The Time Series Prediction Tool - Xftsp

The tool xftsp generates fuzzy inference systems that implement autoregressive models for the short- and long-term prediction of time series. To do this, it applies a methodology based on the use of nonparametric noise or residual variance estimates (to select the optimal number of input variables) in combination with Xfuzzy supervised learning and identification tools (to determine the structure of the systems).

This methodology responds to a direct prediction strategy, which implies the construction of an autoregressive model for each of the terms of the desired prediction horizon.
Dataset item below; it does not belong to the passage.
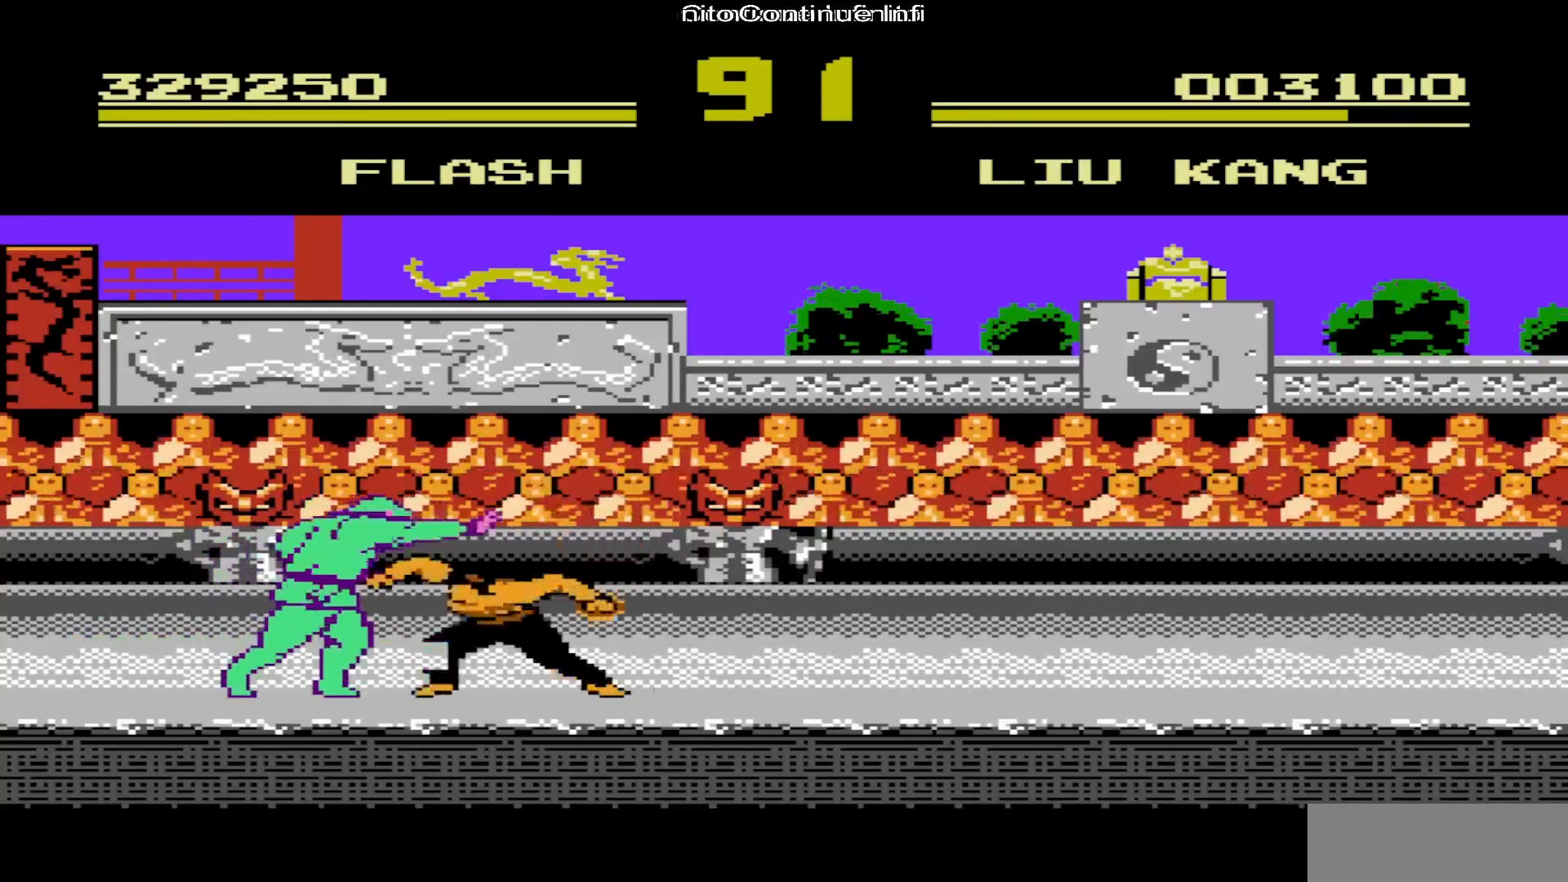
{"buttons": ["A", "DPAD_RIGHT"], "events": [[50, "A", "up"], [483, "A", "down"]]}
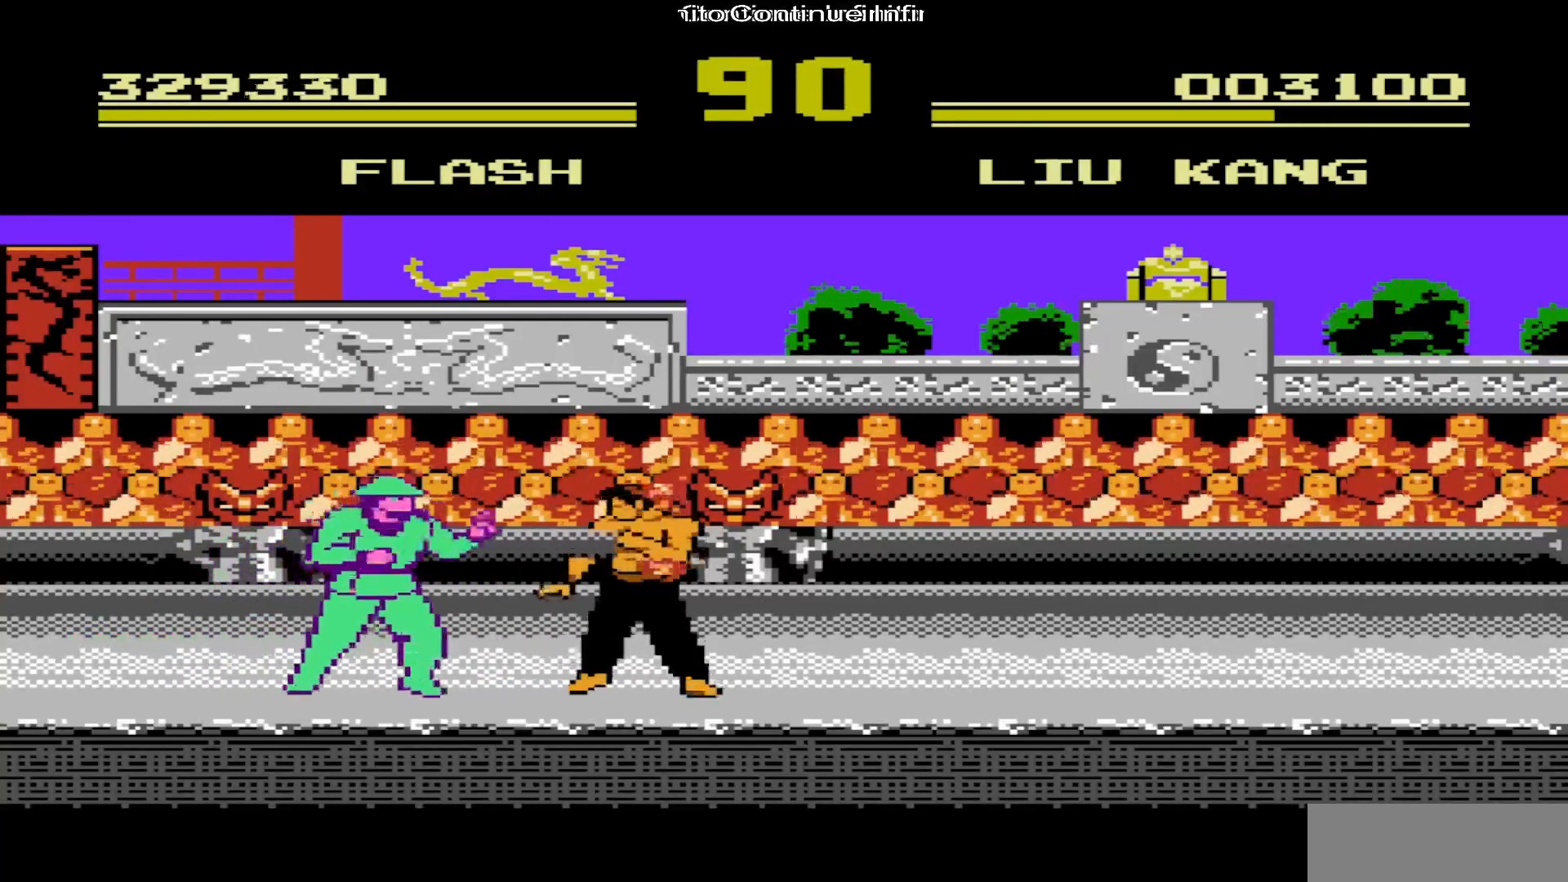
{"buttons": ["DPAD_RIGHT"], "events": [[100, "A", "up"], [150, "A", "down"], [267, "A", "up"]]}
In each case, the optimal subset of inputs is selected a priori by a non-parametric noise estimate (for example, the Delta Test). The specification of the fuzzy system corresponding to each prediction horizon is then obtained through an iterative process in which successive identification and adjustment phases are carried out, increasing the number of linguistic labels of the inputs, until the system error enters the previously estimated range.

xftsp can be executed in graphic mode, using the option "Time Series Prediction" of the Tuning menu or the corresponding icon in the main window of the environment, or from the command line using a configuration file.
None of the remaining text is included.